The Chronicle

What to ask when organising anything

- — Emma Reynolds, news.com.au

FORGET all the complicate­d tips and tricks you’ve heard for organising your life, a Perth writer says there’s just one question you need to ask yourself. And that is: “When did you use this item last?”

Tom Griffiths, co-author of Algorithms To Live By with Brian Christian, says approachin­g life as if you were a computer can make everything far more simple.

“If you’ve ever had to tidy your wardrobe, you’ve run into the agonising decision, should I keep this or throw it away?

“Martha Stewart says you should ask yourself four questions – how long have I had it? Is it functional? Is it a duplicate of something else? And when did you last wear it?

“But other experts who design the memory systems of computers thought longer and harder, and said one question is more important than the others. When did you use it last?”

Griffiths, speaking at TedxSydney, revealed that organising things in order of when you last used them is the “most effective” strategy for accessing what you need quickly.

He said the hack could work for anything from the papers on your desk, the equipment in your kitchen and the bottles in your bathroom cabinet. And it’s far simpler than Marie Kondo’s cult tidying system.

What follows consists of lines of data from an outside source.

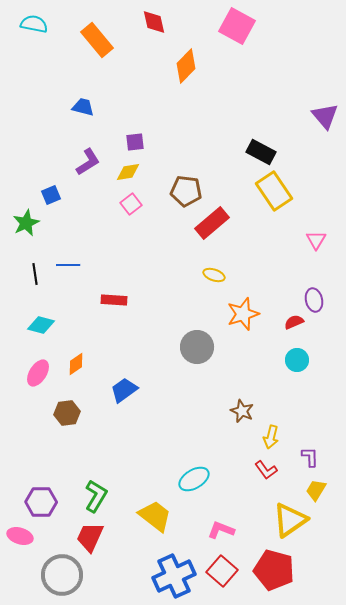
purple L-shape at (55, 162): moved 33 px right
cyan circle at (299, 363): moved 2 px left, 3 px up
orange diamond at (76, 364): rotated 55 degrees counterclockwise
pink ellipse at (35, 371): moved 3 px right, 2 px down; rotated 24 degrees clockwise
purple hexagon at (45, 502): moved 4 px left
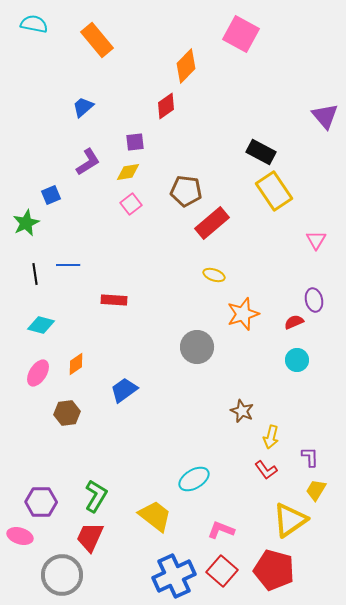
red diamond at (154, 22): moved 12 px right, 84 px down; rotated 68 degrees clockwise
pink square at (237, 26): moved 4 px right, 8 px down
blue trapezoid at (83, 107): rotated 55 degrees counterclockwise
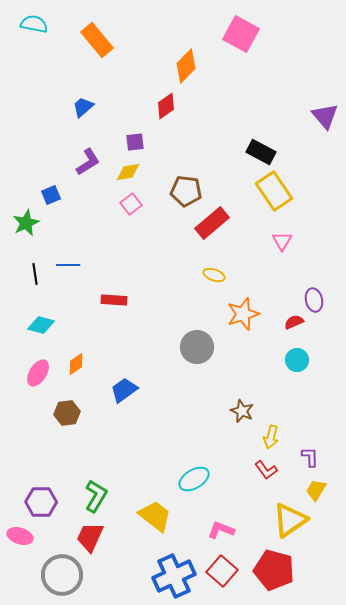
pink triangle at (316, 240): moved 34 px left, 1 px down
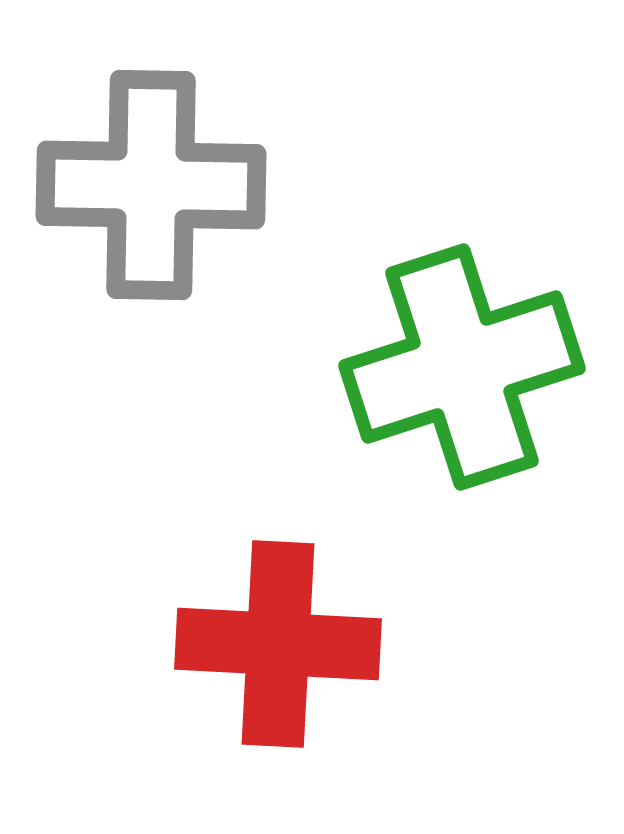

Japanese economist Noguchi Yukio invented an incredibly simple, self-organising method for filing documents. Don’t try to classify or or sort your papers. Instead, whenever you take a document off the shelf, put it back on the far left. Over time, your most frequently used items will be on the left, things you need occasional­ly will be in the middle, and things you rarely or never use will be on the right, so you can consider archiving or throwing them out.

While he admits that “organising your wardrobe or desk is not the most pressing problem we have”, the author believes we can simplify our lives and still achieve an optimal result.

“The best algorithms are about doing what makes the most sense at the time,” he says.